# GOAL 1
List every distinct username that posts in the bathtub forum thread below.

# GIVEN PASSAGE

# Forum Home Renovation Pools, Spa & Water Features  Using an old bath-tub?

## Moondog55

I was going to use this one as a second worm farm but the spacing on the carport posts is such that the old bath fits nicely against the fence and between the posts.
My first thought is to make a surround from H3 or Hebel and because it is deeper than 300mm half fill with clean rubble and get the waterfall expediently by simply putting in a section of Blueboard at an angle with some of the stacked stone tiles glued to it for a ripple effect
DC pumps I have a couple of small ones already
Is Blueboard ready to use for this application or does it need to be waterproofed with PU and scrim?
What is going to be the best glue to used here?
I garden by "Benign Neglect" so I'll need some really tough plants to go in the water and I know nothing about such greenery so I'm looking for suggestions there and the cheaper the better and even better if edible and tasty
Shaded position tho so I think that rules out Cress and Kan-Kong
One thought tho is a couple of pots of clumping bamboo on either side

----------


## PlatypusGardens

I..... am not sure what you're talking about....   :Unsure:   
Are you making a water garden from the bathtub? 
With a waterfall....?  
Huh?

----------


## Moondog55

> I..... am not sure what you're talking about....  
> Are you making a water garden from the bathtub? 
> With a waterfall....?  
> Huh?

  YEP That's the intention. I'd rather utilise it than pay $25- to take it to the tip

----------


## PlatypusGardens

Agree with using it. 
however 
$25 to dump it?!??!!??!!! 
Most scrapyards here will gladly take it off your hands for nothing then sell it to someone else for $50   :Unsure:

----------


## r3nov8or

How will the blueboard be installed? If it going to be in constant contact with water, best to think of another option.

----------


## Moondog55

OK Is there a cement based sheet suitable for constant immersion that is also reasonably priced. I thought the whole point of BB was that it is waterproof
Geelong doesn't consider bathtubs a "Recyclable" like batteries or E-Waste and that's what the feller on the phone told me the charge was
I could Freecycle it tho if we don't use it for something but I want a waterfall for the pleasant background sounds

----------


## r3nov8or

> ...I thought the whole point of BB was that it is waterproof

   Nah, any BB install needs to be at least 75mm from water, e.g. at the bottom of a wall, 75mm clearance to the ground.   

> ...
> Geelong doesn't consider bathtubs a "Recyclable" like batteries or  E-Waste and that's what the feller on the phone told me the charge was
> I could Freecycle it tho if we don't use it for something but I want a waterfall for the pleasant background sounds

  Any metal merchant will take it off your hands for nothing. But keep it! 
How about a tall ceramic pot in the tub, with the water flowing out the top?

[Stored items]
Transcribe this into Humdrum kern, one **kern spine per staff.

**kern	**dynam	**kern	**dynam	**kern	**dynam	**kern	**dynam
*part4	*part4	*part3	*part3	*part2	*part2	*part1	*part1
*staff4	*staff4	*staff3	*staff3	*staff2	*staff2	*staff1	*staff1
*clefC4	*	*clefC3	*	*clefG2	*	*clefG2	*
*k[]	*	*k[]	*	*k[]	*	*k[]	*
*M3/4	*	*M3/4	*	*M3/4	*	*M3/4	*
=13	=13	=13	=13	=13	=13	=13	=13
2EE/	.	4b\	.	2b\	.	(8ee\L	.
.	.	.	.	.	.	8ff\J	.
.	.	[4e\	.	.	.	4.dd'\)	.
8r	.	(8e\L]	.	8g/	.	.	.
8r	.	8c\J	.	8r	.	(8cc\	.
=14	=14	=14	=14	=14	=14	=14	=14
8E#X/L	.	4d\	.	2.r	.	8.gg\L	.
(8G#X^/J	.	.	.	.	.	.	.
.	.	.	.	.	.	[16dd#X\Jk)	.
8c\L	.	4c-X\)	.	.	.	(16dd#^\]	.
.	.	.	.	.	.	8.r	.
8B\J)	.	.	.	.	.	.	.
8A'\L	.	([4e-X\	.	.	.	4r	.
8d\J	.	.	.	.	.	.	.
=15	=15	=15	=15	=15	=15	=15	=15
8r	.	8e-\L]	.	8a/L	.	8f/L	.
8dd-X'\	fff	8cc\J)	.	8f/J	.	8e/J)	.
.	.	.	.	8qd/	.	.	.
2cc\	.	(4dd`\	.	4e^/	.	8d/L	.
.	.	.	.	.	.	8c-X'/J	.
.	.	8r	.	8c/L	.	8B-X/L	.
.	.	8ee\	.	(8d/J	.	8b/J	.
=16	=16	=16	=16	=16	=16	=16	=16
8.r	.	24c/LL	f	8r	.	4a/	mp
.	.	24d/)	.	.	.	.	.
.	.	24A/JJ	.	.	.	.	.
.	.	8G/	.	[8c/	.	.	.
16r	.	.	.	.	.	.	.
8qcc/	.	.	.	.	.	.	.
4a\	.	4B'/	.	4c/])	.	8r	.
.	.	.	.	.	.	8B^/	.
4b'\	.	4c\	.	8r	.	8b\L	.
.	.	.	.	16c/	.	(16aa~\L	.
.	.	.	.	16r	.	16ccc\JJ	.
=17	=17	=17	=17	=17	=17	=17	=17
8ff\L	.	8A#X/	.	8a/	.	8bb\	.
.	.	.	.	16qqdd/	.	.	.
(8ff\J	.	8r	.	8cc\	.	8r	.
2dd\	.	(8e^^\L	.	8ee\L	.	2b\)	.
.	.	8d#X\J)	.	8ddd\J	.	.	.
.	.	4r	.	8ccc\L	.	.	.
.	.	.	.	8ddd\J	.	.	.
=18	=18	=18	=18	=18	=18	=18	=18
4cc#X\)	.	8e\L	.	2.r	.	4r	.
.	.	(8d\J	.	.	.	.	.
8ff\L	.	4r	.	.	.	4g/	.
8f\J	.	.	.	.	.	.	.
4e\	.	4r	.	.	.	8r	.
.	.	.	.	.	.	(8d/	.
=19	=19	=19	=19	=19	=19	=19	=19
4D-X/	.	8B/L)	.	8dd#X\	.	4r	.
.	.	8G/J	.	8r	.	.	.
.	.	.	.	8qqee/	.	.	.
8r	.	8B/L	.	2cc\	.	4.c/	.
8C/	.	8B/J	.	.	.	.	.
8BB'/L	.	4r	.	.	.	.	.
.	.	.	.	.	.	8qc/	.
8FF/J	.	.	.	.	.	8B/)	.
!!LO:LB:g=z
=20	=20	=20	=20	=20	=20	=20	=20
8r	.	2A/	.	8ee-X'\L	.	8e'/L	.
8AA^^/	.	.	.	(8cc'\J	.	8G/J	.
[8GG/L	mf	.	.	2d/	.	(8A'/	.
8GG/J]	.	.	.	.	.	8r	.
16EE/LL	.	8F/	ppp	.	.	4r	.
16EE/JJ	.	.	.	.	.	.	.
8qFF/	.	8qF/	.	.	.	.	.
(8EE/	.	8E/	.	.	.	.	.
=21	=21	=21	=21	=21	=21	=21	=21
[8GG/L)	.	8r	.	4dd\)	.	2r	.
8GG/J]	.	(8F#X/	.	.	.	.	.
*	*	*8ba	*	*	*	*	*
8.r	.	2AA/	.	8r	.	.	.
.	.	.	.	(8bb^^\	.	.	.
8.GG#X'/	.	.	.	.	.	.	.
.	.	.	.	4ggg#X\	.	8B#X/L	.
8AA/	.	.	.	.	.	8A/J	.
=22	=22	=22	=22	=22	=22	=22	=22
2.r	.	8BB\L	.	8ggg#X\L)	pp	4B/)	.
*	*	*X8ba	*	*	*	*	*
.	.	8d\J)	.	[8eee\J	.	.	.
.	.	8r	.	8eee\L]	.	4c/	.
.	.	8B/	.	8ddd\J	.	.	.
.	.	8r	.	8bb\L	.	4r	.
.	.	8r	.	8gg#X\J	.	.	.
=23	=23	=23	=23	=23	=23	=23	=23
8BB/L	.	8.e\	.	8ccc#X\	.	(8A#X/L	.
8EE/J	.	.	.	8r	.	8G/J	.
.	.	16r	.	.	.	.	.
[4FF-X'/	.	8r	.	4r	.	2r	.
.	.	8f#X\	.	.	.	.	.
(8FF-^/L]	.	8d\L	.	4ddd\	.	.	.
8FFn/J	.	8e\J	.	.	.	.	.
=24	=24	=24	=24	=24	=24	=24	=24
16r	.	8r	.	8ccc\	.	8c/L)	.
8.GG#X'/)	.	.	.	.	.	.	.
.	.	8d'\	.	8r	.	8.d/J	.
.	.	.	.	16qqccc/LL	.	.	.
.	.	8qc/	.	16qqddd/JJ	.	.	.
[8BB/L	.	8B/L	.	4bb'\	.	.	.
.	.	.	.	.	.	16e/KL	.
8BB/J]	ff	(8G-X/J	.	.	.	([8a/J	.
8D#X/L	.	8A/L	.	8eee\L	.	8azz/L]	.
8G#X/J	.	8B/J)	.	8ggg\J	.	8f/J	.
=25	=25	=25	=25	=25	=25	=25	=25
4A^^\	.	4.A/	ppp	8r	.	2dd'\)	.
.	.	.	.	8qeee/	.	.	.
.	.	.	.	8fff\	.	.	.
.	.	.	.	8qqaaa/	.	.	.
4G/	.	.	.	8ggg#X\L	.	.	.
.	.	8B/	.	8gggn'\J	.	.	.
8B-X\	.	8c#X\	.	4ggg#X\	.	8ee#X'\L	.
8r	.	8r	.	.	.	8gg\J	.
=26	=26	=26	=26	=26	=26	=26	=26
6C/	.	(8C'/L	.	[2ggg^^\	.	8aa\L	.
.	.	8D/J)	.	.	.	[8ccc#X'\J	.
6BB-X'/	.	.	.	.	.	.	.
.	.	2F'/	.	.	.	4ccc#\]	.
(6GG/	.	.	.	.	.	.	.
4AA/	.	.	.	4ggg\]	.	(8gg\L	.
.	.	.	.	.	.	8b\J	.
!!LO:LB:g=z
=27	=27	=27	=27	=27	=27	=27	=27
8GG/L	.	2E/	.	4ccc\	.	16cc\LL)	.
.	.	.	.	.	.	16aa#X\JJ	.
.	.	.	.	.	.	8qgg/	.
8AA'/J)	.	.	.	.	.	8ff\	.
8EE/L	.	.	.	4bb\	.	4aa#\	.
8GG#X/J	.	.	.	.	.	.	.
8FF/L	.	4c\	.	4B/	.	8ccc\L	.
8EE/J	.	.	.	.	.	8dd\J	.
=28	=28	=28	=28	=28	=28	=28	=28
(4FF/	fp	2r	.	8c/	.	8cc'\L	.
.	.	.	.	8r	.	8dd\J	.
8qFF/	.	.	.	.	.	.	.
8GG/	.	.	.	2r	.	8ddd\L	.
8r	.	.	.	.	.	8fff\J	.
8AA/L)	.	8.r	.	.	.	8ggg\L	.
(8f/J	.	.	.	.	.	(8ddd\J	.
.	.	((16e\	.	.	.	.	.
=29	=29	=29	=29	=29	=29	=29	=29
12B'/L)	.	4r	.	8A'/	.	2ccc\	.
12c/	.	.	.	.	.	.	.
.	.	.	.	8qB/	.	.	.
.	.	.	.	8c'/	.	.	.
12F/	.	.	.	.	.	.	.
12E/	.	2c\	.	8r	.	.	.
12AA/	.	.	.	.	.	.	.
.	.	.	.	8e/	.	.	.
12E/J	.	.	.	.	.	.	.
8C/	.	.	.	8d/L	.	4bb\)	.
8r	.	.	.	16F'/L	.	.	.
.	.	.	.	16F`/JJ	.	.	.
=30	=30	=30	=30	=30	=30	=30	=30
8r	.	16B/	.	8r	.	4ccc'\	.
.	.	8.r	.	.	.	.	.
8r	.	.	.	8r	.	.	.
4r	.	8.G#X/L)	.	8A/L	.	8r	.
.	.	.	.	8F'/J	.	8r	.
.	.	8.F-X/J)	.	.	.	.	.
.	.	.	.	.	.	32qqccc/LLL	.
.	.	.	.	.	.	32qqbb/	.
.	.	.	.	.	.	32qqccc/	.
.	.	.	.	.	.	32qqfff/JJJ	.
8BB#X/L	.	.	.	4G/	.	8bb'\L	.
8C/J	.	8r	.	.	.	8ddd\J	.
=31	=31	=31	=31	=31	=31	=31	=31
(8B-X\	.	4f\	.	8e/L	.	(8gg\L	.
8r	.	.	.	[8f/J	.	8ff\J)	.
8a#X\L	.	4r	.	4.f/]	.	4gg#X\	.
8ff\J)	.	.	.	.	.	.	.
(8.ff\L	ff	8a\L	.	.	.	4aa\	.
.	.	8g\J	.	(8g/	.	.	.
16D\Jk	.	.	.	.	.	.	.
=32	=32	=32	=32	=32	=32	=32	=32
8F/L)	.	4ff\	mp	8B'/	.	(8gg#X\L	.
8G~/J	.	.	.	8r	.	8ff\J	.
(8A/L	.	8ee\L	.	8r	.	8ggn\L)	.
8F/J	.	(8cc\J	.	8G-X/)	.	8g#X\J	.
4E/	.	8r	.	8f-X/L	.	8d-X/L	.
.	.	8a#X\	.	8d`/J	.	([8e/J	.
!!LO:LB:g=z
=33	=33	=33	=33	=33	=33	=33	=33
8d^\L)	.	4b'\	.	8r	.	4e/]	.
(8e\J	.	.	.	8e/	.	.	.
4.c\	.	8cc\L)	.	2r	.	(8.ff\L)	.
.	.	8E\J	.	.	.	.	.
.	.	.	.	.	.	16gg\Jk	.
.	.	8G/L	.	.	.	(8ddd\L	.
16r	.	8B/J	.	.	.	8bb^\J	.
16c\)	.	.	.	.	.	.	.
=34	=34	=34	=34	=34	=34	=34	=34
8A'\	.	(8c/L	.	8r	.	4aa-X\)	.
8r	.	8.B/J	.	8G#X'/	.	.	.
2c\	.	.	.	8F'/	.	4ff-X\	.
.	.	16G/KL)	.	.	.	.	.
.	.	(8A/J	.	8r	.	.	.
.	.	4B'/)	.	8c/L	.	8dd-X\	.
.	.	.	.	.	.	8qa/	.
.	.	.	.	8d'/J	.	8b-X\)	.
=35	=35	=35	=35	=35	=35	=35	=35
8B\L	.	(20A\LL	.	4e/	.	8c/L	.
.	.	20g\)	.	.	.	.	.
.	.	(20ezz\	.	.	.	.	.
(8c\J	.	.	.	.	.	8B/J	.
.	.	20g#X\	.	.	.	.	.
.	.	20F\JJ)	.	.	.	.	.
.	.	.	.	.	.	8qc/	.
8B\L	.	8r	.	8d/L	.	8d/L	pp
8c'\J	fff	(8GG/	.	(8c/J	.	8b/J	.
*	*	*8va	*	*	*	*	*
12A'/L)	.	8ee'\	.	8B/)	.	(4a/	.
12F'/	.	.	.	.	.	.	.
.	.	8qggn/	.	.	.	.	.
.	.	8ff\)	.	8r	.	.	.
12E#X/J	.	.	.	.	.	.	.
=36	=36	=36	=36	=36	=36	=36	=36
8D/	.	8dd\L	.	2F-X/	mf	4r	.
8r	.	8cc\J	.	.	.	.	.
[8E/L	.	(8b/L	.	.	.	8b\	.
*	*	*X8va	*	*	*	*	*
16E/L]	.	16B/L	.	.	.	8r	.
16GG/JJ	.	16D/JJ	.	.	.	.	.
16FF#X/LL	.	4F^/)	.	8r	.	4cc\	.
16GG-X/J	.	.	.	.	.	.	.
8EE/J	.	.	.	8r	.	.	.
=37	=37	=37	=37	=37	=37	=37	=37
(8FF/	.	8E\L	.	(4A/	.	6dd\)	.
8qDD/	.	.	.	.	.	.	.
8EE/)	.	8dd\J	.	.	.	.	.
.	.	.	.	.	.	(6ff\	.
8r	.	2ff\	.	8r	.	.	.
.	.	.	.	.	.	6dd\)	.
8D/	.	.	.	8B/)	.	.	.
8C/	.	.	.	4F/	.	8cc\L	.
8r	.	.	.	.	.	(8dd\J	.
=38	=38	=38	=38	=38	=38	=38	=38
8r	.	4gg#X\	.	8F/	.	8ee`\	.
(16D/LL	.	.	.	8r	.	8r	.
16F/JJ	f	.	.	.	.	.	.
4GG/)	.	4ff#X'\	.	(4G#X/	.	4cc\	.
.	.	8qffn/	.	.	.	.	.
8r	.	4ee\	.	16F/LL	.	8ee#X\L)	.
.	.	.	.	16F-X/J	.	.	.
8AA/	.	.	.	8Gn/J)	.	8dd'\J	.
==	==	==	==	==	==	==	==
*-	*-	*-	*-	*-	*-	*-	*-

# GOAL 2
Count the lines in the entries above that contain the string "kern", treating uppercase and lowercase as different, and give only the number.

# SOLUTION 1
Moondog55, PlatypusGardens, r3nov8or

# SOLUTION 2
2